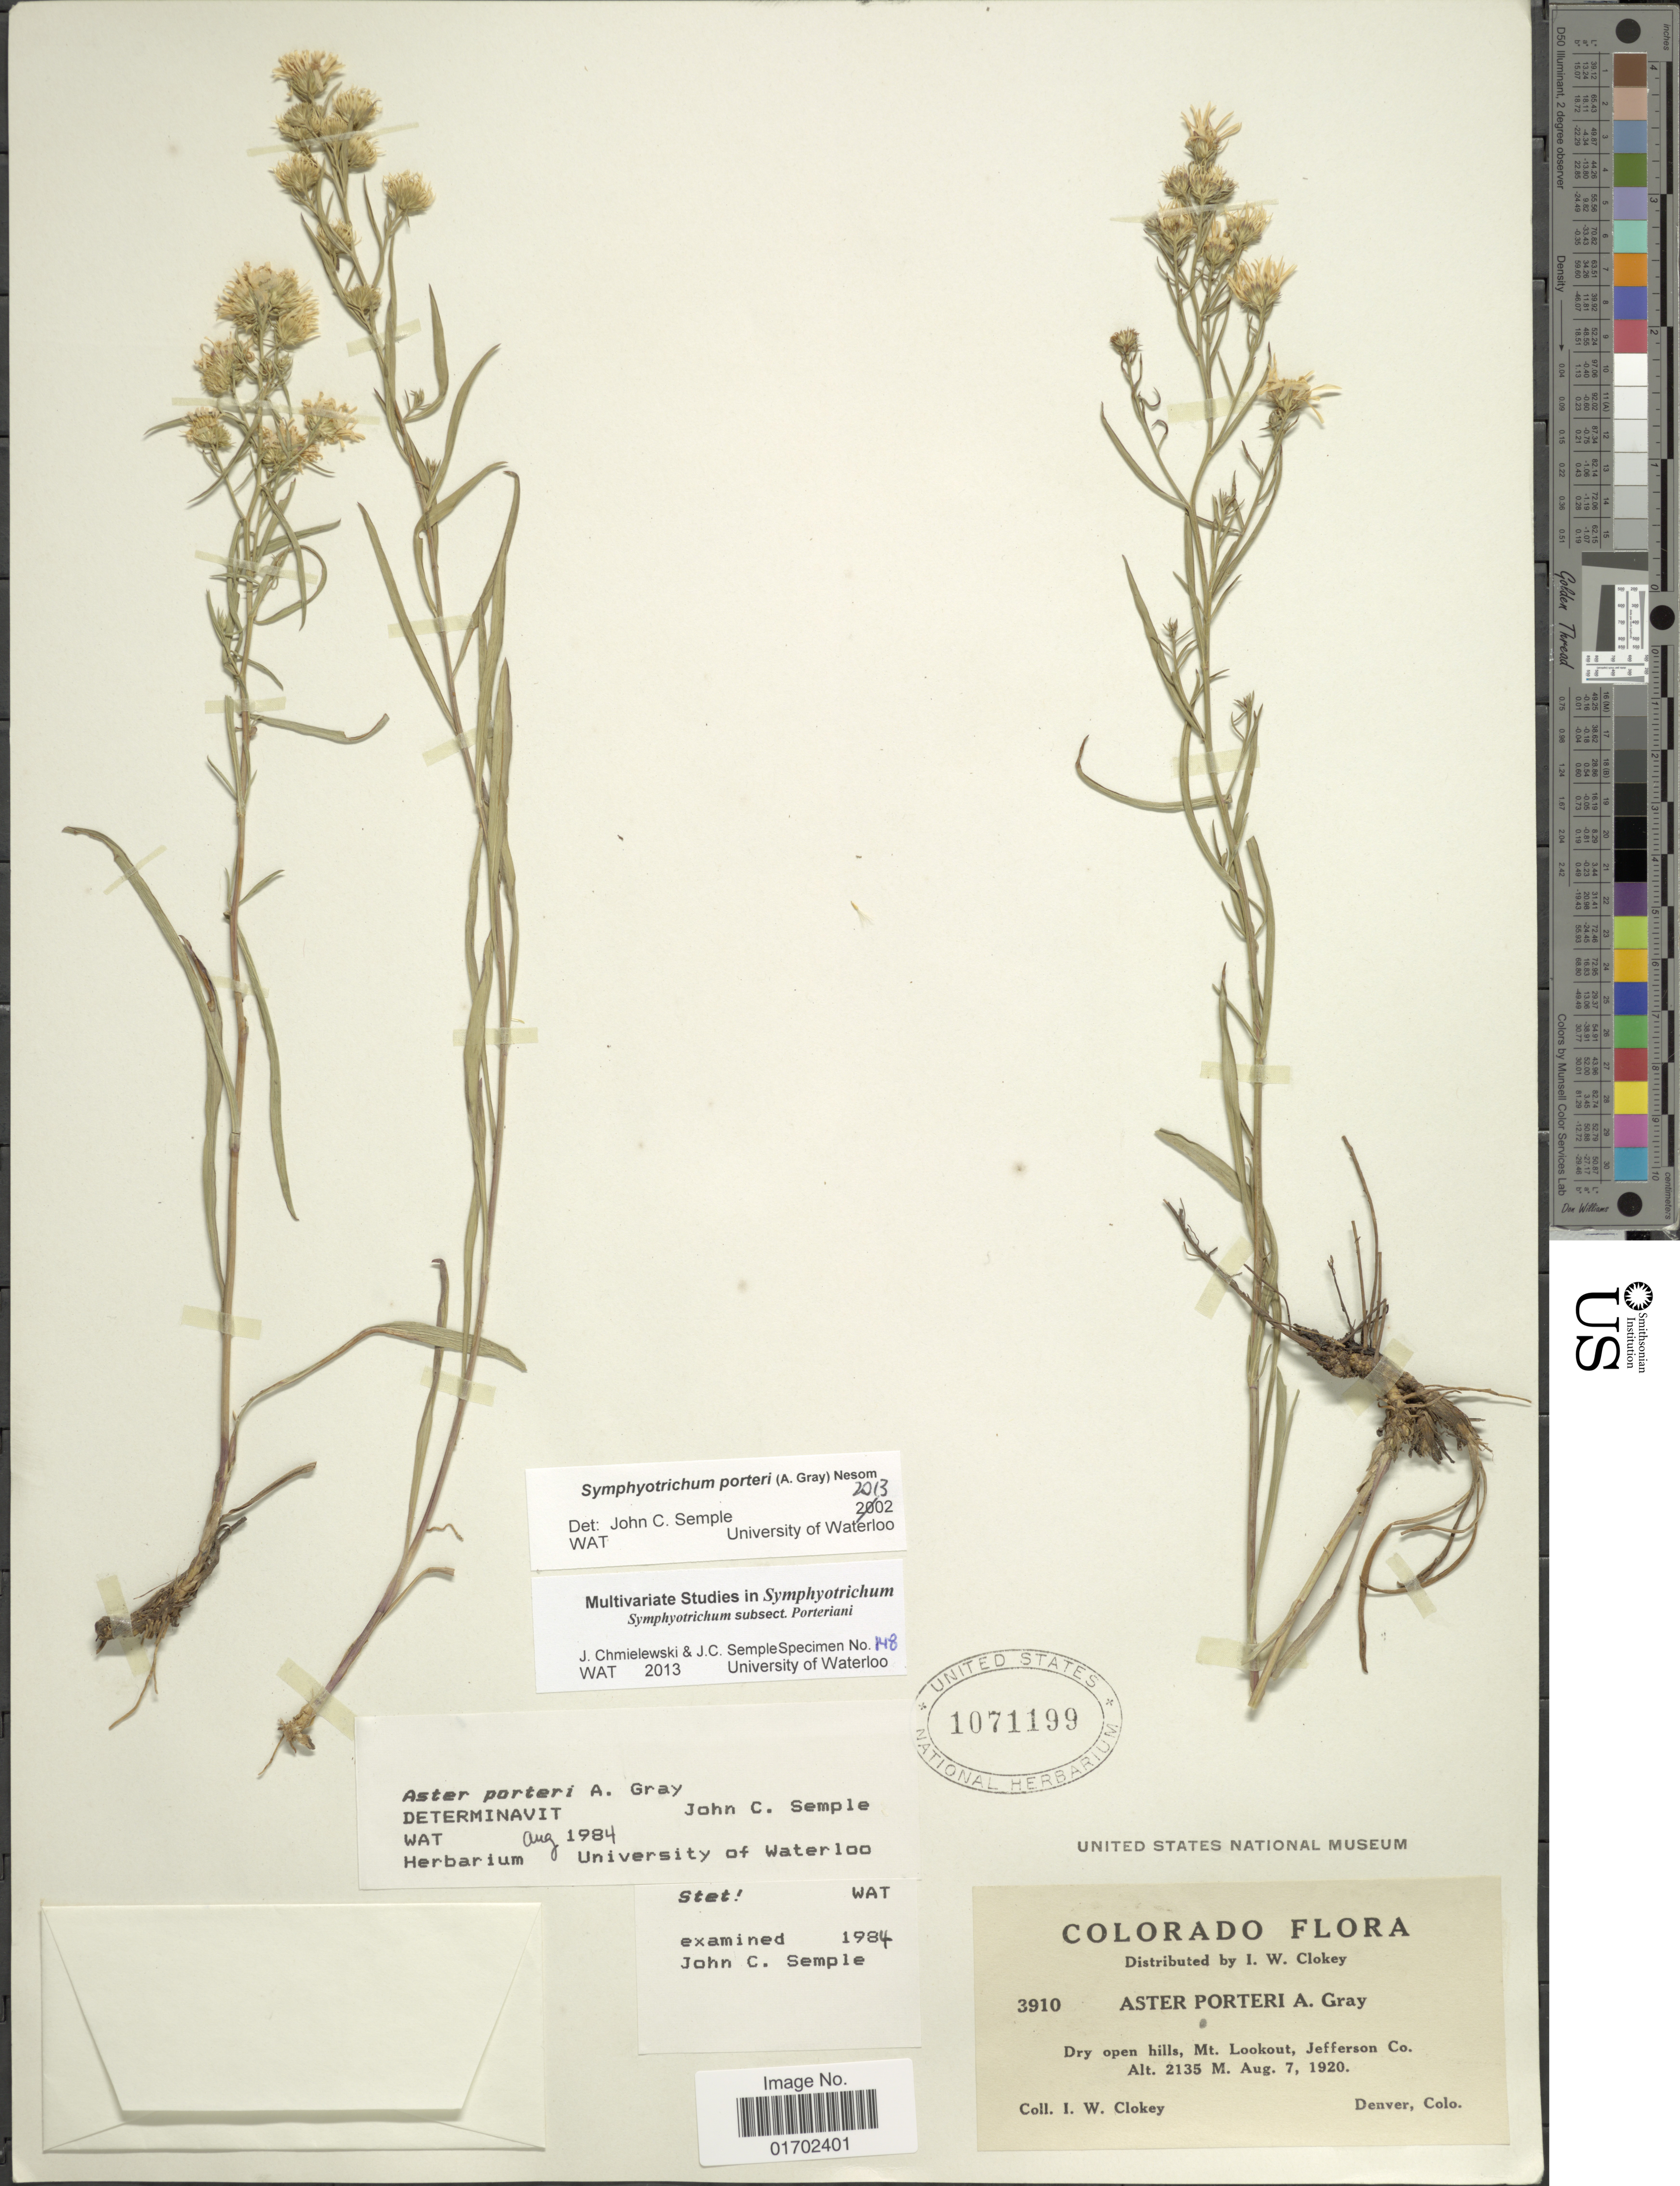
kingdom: Plantae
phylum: Tracheophyta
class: Magnoliopsida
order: Asterales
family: Asteraceae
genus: Symphyotrichum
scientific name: Symphyotrichum porteri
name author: (A. Gray) G.L. Nesom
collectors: I. W. Clokey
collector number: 3910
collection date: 1920-08-07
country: United States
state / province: Colorado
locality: Colorado. Dry open hills, Mt. Lookout, Jefferson Co.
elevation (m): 2135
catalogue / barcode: US 1071199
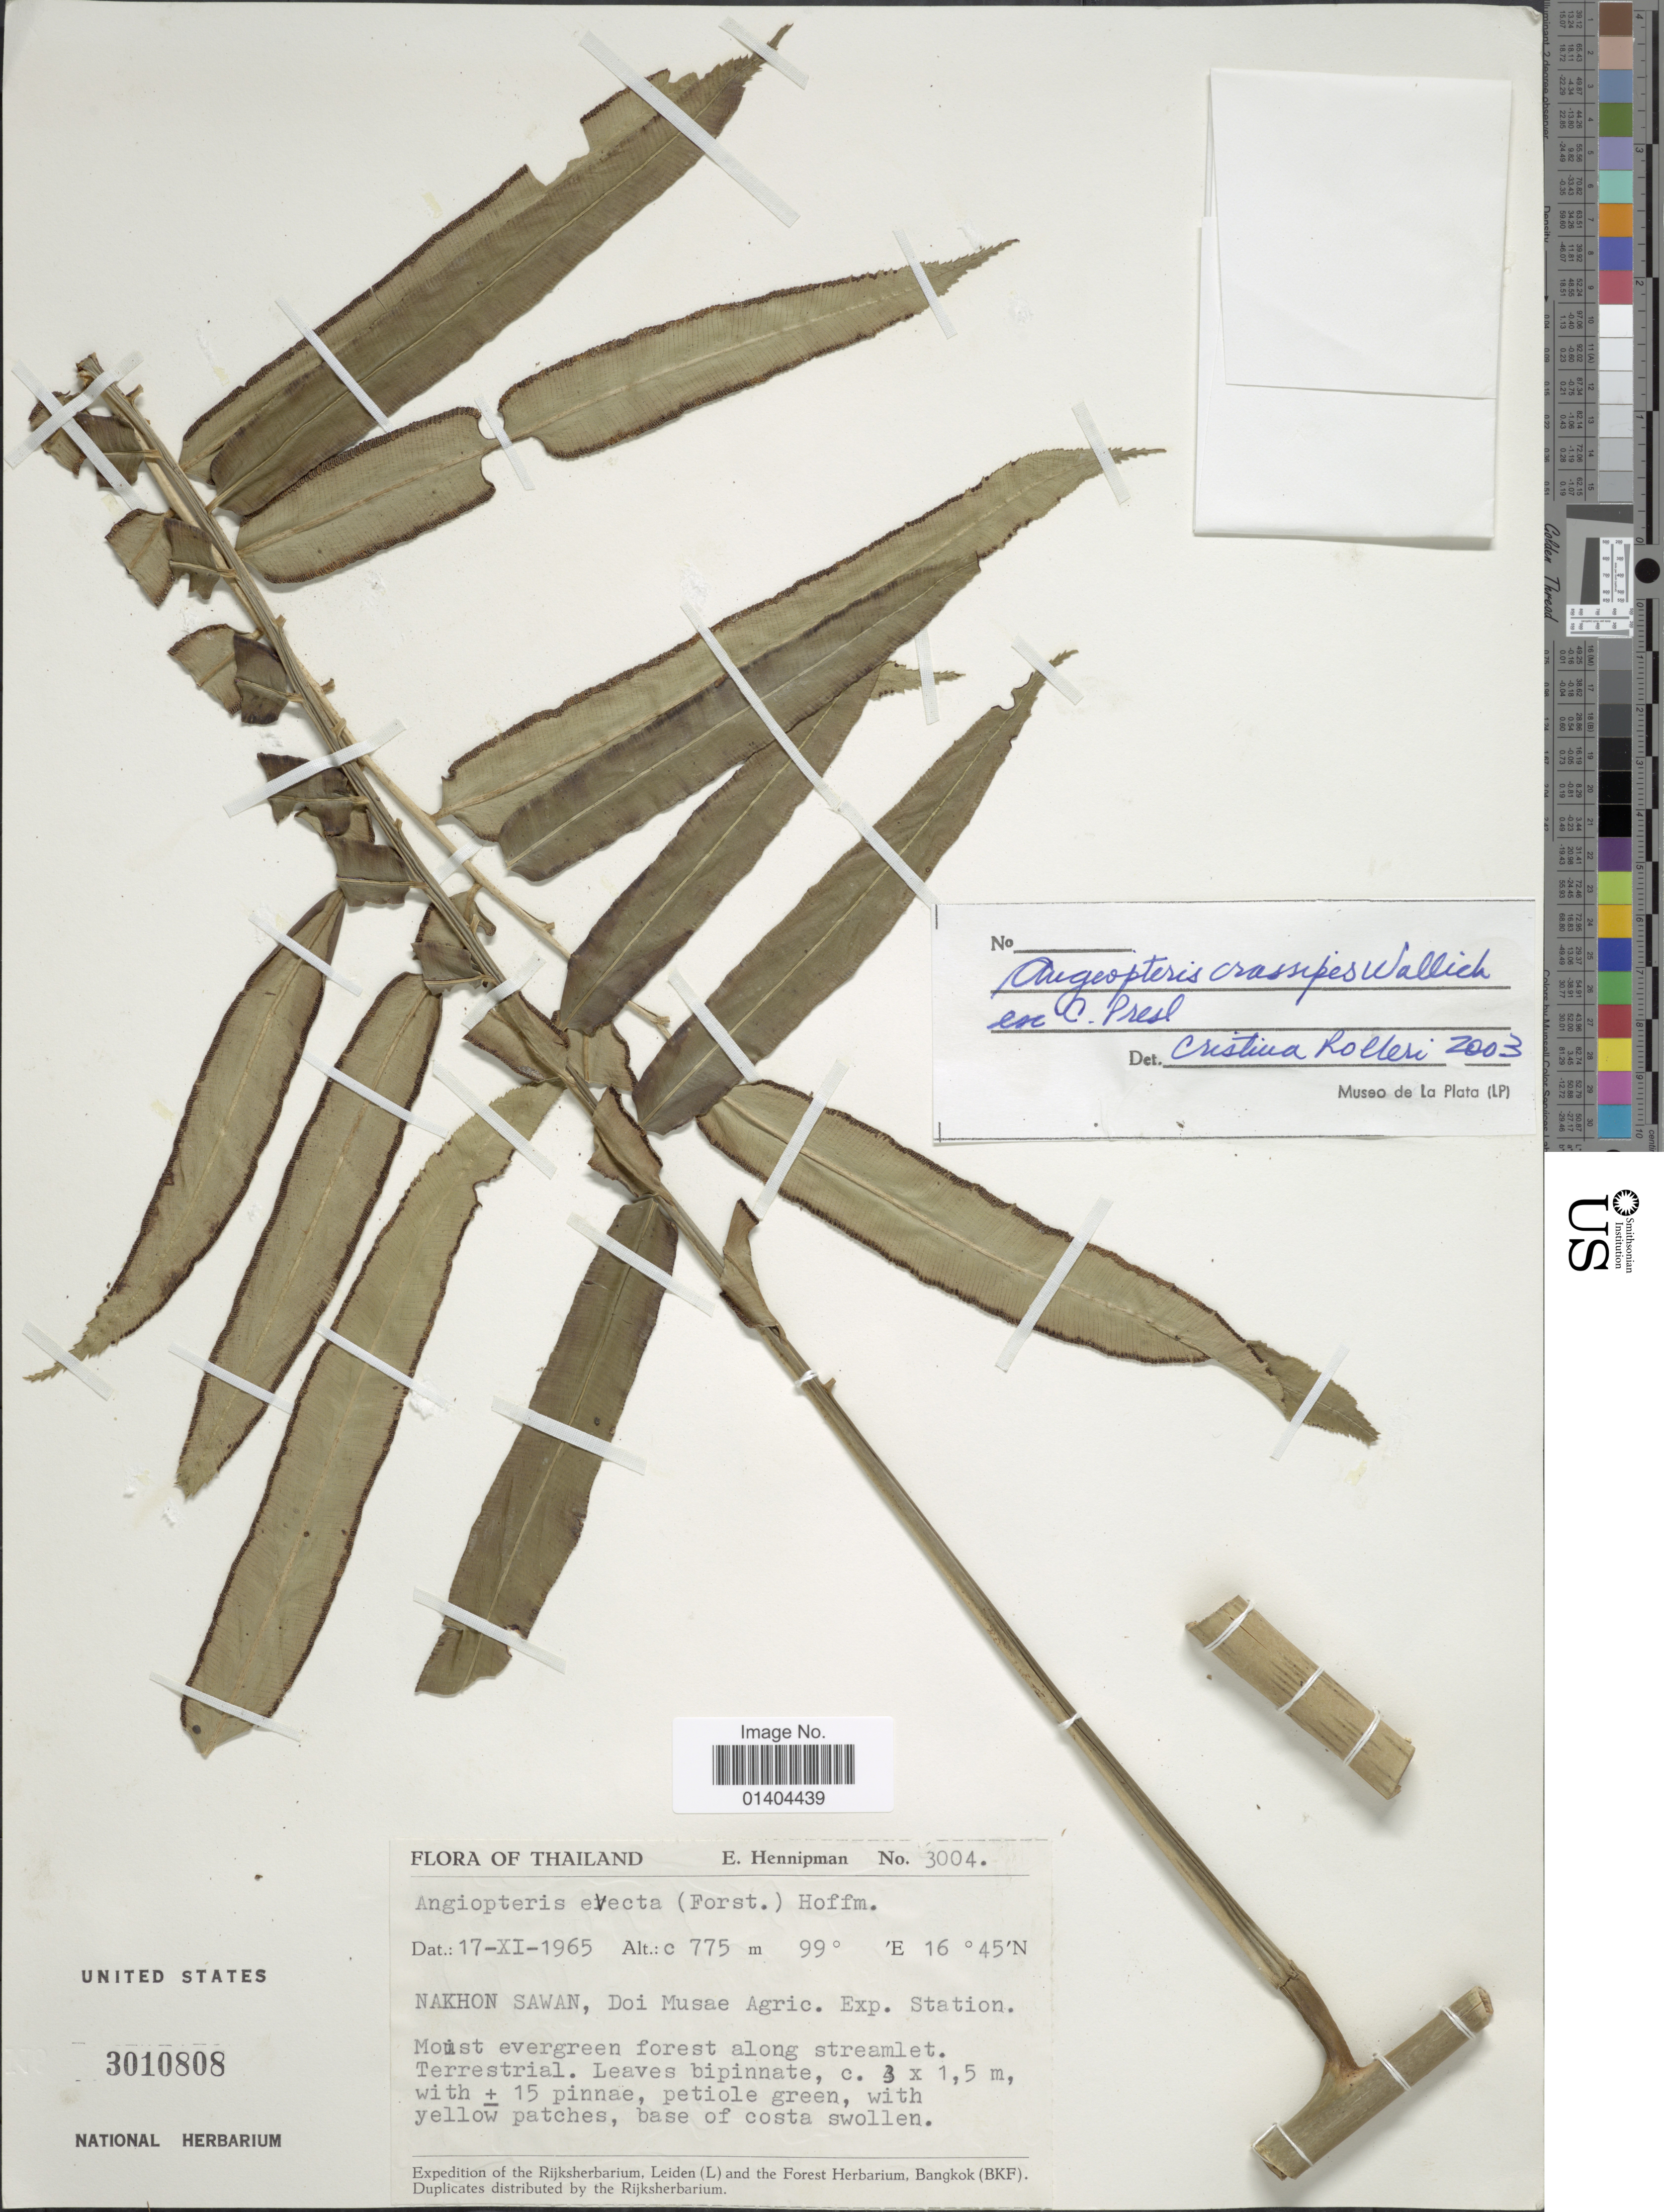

## Given task
Reproduce the entries word for word, from the line with "scientific name: Symphyotrichum porteri" to the line with "locality: Colorado. Dry", including both of those lines.

## Task solution
scientific name: Symphyotrichum porteri
name author: (A. Gray) G.L. Nesom
collectors: I. W. Clokey
collector number: 3910
collection date: 1920-08-07
country: United States
state / province: Colorado
locality: Colorado. Dry open hills, Mt. Lookout, Jefferson Co.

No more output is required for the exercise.